- **Written task**: Only the lines from the top of the data through the line containing "Rendered at 2001 by 1125 pixels." should be duplicated, exactly as they appear.

- **Records shown**:
=== Section Start ===

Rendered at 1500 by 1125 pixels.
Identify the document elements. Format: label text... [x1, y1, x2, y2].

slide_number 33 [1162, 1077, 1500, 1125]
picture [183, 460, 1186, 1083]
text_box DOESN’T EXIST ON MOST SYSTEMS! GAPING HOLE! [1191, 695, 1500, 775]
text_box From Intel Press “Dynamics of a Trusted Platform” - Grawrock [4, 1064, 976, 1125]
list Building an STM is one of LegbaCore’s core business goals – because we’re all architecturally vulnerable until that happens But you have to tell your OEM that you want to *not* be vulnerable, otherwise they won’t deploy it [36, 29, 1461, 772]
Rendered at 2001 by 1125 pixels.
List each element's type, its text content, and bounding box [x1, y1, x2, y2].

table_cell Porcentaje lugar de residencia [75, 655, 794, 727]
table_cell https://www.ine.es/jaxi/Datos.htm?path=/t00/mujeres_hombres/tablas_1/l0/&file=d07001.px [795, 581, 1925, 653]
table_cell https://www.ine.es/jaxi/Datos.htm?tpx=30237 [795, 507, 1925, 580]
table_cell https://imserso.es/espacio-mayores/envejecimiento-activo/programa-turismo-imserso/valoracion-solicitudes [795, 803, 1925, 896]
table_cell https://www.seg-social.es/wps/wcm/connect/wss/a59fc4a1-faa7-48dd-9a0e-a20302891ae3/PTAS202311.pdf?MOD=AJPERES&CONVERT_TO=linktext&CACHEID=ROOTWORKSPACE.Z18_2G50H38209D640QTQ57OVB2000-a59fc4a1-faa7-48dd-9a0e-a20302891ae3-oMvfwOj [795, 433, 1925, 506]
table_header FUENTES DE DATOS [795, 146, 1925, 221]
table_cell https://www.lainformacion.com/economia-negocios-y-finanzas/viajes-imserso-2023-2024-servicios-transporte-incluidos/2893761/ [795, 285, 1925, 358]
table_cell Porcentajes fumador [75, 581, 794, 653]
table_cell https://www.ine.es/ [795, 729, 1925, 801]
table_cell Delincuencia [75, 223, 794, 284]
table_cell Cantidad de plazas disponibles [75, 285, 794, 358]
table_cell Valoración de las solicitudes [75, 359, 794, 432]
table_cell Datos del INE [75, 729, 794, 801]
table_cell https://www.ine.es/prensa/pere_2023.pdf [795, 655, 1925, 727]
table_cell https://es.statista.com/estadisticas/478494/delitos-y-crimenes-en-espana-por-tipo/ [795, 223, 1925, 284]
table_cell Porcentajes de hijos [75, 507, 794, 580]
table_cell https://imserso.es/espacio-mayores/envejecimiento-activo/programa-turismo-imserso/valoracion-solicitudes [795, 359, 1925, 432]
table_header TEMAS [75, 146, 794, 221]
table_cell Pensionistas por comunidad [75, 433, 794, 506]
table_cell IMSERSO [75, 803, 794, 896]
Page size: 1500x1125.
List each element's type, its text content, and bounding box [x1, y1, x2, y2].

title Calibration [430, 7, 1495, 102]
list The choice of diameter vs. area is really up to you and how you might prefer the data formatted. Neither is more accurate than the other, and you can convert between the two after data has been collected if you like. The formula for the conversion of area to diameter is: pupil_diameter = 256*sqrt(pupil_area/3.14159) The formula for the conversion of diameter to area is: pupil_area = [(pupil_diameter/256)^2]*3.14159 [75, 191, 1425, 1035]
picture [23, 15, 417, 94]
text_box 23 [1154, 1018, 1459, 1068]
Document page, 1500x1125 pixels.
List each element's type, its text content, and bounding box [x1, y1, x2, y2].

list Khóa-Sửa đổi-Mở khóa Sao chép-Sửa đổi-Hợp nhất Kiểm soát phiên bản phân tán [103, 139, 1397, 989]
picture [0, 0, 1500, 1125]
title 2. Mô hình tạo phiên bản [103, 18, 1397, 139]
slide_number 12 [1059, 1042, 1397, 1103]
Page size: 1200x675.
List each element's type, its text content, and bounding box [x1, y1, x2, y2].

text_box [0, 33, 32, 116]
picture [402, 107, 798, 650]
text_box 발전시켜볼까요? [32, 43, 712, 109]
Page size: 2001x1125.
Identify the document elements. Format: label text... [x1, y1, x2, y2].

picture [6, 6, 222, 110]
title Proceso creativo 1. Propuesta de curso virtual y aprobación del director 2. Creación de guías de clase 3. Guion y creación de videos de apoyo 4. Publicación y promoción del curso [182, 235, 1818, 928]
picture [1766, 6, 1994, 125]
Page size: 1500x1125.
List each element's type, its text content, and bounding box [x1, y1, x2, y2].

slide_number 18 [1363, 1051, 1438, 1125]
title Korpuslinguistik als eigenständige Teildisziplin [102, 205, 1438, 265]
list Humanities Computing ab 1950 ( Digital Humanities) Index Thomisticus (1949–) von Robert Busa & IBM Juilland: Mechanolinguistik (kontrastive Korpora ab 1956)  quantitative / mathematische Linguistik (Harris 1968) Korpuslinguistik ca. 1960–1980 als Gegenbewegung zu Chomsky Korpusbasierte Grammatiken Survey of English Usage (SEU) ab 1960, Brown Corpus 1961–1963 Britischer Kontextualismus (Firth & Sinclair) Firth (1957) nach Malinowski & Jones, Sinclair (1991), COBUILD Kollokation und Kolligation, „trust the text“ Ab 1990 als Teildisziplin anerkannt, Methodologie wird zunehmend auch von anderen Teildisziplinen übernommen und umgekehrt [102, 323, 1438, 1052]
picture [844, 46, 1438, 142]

=== Section End ===

- **Your solution**:
Rendered at 1500 by 1125 pixels.
Identify the document elements. Format: label text... [x1, y1, x2, y2].

slide_number 33 [1162, 1077, 1500, 1125]
picture [183, 460, 1186, 1083]
text_box DOESN’T EXIST ON MOST SYSTEMS! GAPING HOLE! [1191, 695, 1500, 775]
text_box From Intel Press “Dynamics of a Trusted Platform” - Grawrock [4, 1064, 976, 1125]
list Building an STM is one of LegbaCore’s core business goals – because we’re all architecturally vulnerable until that happens But you have to tell your OEM that you want to *not* be vulnerable, otherwise they won’t deploy it [36, 29, 1461, 772]
Rendered at 2001 by 1125 pixels.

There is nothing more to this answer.